Now, more than ever, we need a game like Wolfenstein II – a game that doesn’t shy away from making strong, political statements, that deals respectfully with the ramifications of mental illness and PTSD, but mostly importantly – lets you kill a whole bunch of Nazis. If I wasn’t already excited about the title, what I got to play last week reminded me why it’s one of my most anticipated titles of October.
In the last playthrough, I was taken through a Nazi stronghold and the hidden Oberkommando base. This time, the action took place in the broken down streets of New Orleans, and featured a brilliantly destructive run through those same streets on a modified Nazi Panzerhund. Each segment revealed so far has showcased the impressive range and scope of The New Colossus, which takes B.J. all across America in his quest to defeat the Nazis and end their reign of terror.
This time, B.J. was tasked with tracking down Horton Boone, the leader of the New Orleans resistance. New Orleans was a particularly fascinating set piece, taking place in a partially flooded, broken down street patrolled by heavily armoured Nazis and the devastating, fire-breathing Panzerhunds. Charting a course around these machines proved difficult, but taking them down was even harder – unloading rockets, bombs and whole clips of ammunition into them did nothing to slow them down, and several times I found myself pinned inside a rotting, abandoned building with little means of escape.
Having died more than once within my first few minutes, I swallowed my pride and revisited my old friend, ‘Can I Play, Daddy?’ mode, and that’s when real progress started happening. By which I mean to say, I was then able to courageously run around the Panzerhund and find shelter in an old bus, preserving the ammunition that I’d previously wasted.
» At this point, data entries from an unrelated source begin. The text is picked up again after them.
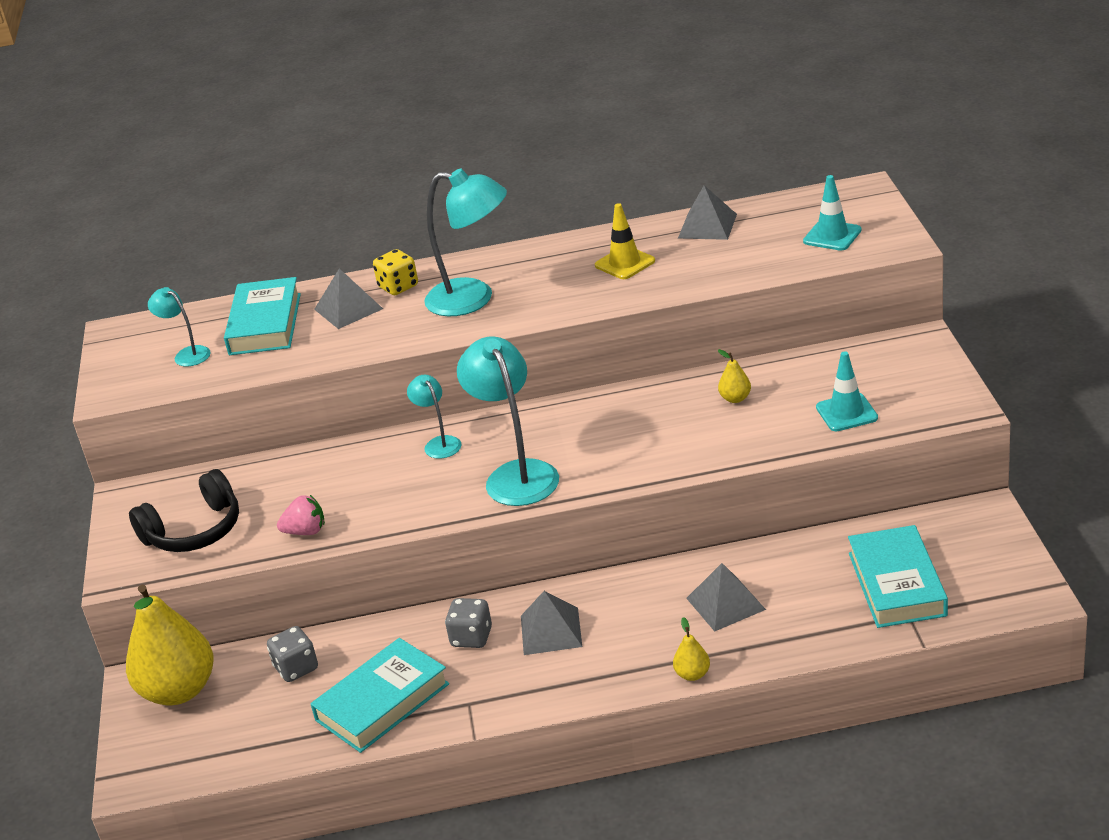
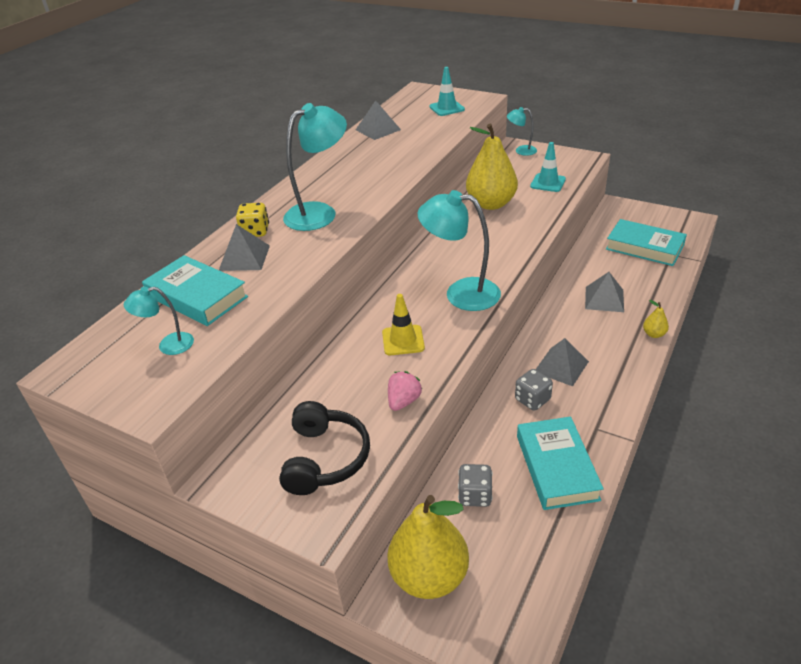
camera: 55 degrees left, 5 degrees up
(439, 443) = (386, 308): turquoise lamp -> turquoise lamp (521, 150)
(625, 263) = (371, 160): yellow traffic cone -> yellow traffic cone (403, 340)
(735, 398) = (491, 204): yellow pear -> yellow pear, size x2.43

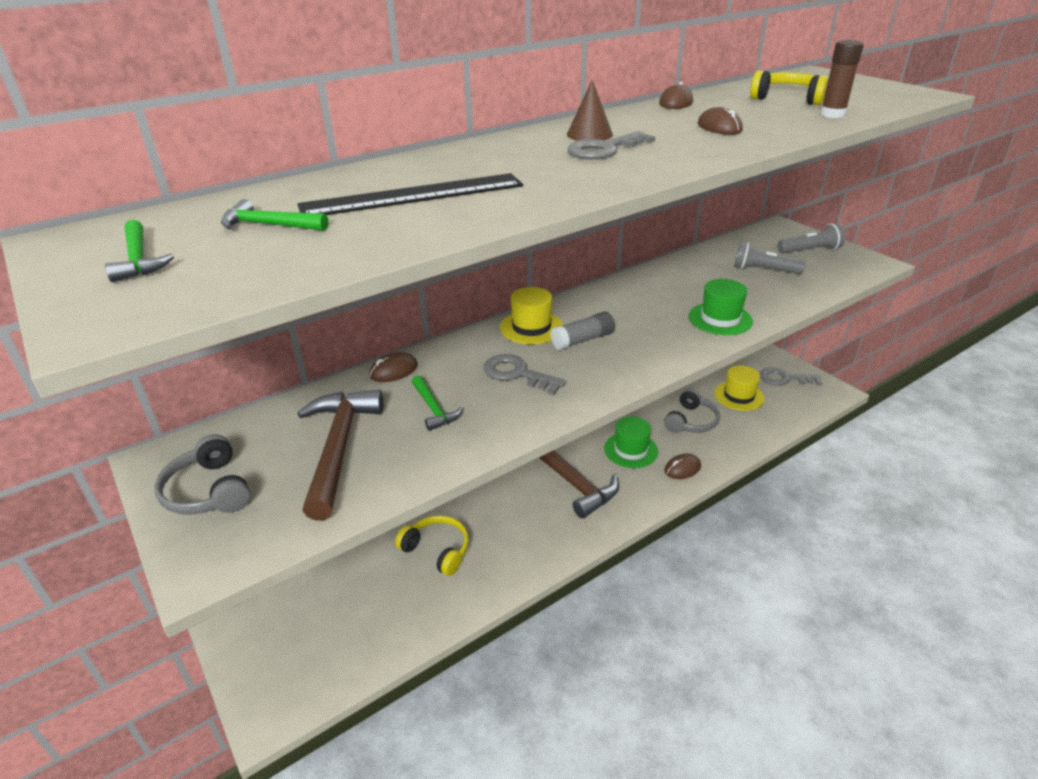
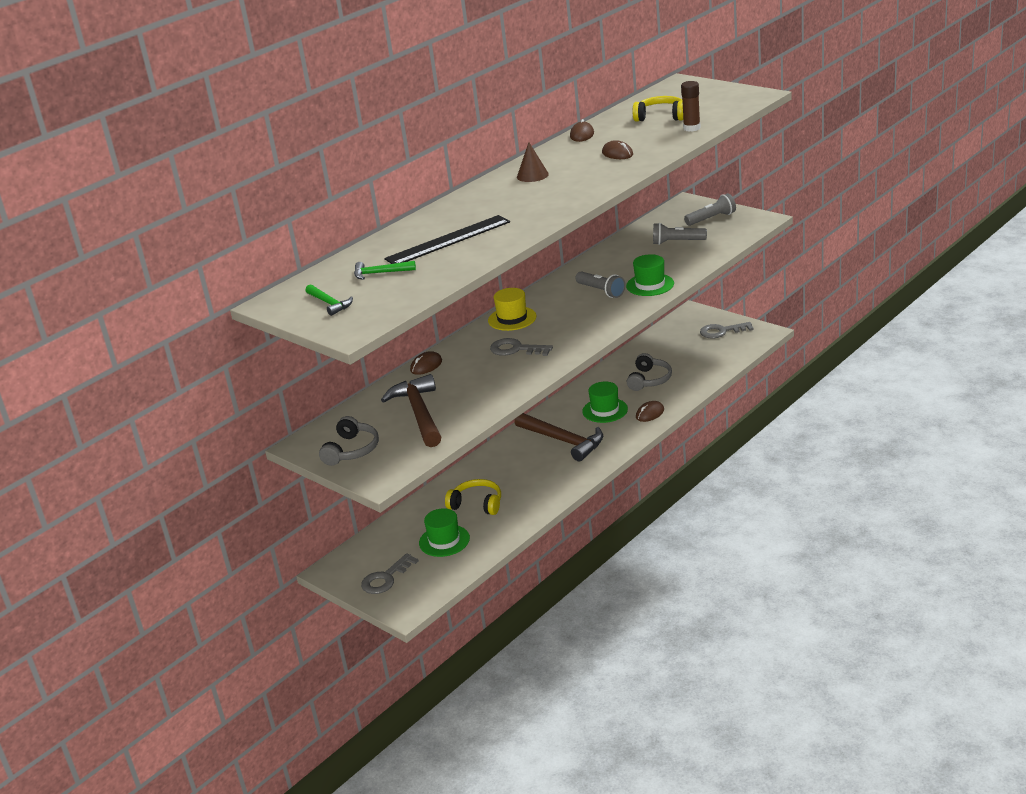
camera: 10 degrees left, 5 degrees down
(208, 491) = (351, 450): grey headphones -> grey headphones turned 120 degrees counterclockwise
(373, 600) = (444, 541): none -> green hat
(434, 409) = (469, 381): green hammer -> none
(582, 340) = (553, 319): grey glue stick -> none
(604, 149) = (547, 186): grey key -> grey key (385, 578)
(655, 314) = (601, 291): none -> grey flashlight
(739, 396) = (685, 353): yellow hat -> none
Given a moment of respite, I was able to check out the expanded weapons upgrade menu, which contained an array of delights. Each weapon in B.J.’s arsenal is fully upgradable, and each comes with its own abilities, making their attacks more devastating, and making it far easier to blow through teams of enemies. Given that there were enemies around every corner in New Orleans, there were some very welcome upgrades. In one instance, an upgraded rocket launcher allowed me to launch an enemy directly into the air, where they became tangled in some overhead power lines and died. It was a great feeling.
Another new addition to B.J.’s arsenal not seen in the previous playthrough was the inclusion of stilts, which allowed B.J. to reach higher obstacles and traverse landscapes easily. It was via these stilts that I made my way to the next set piece, a Nazi-filled factory. This was a fun romp through enemy territory, although it paled in comparison to our earlier fight through New Orleans, and was immediately undermined by what came after.
After an extended cutscene between B.J. and Boone that rather shifted the balance in power, time skipped ahead, to a scene that saw B.J. piloting an indestructible Panzerhund out of New Orleans. The Panzerhund was an impressive beast, and ploughing through hoards of Nazis was great fun.
What we’ve seen of Wolfenstein II so far is impressive, to say the least. Each set piece has been unique and fun, and has really showcased the brilliant graphics, epic story and great range of the upcoming sequel. While we’ve only seen pieces of a much larger puzzle, if they’re anything to go by, Wolfenstein II is going to be mighty fine indeed.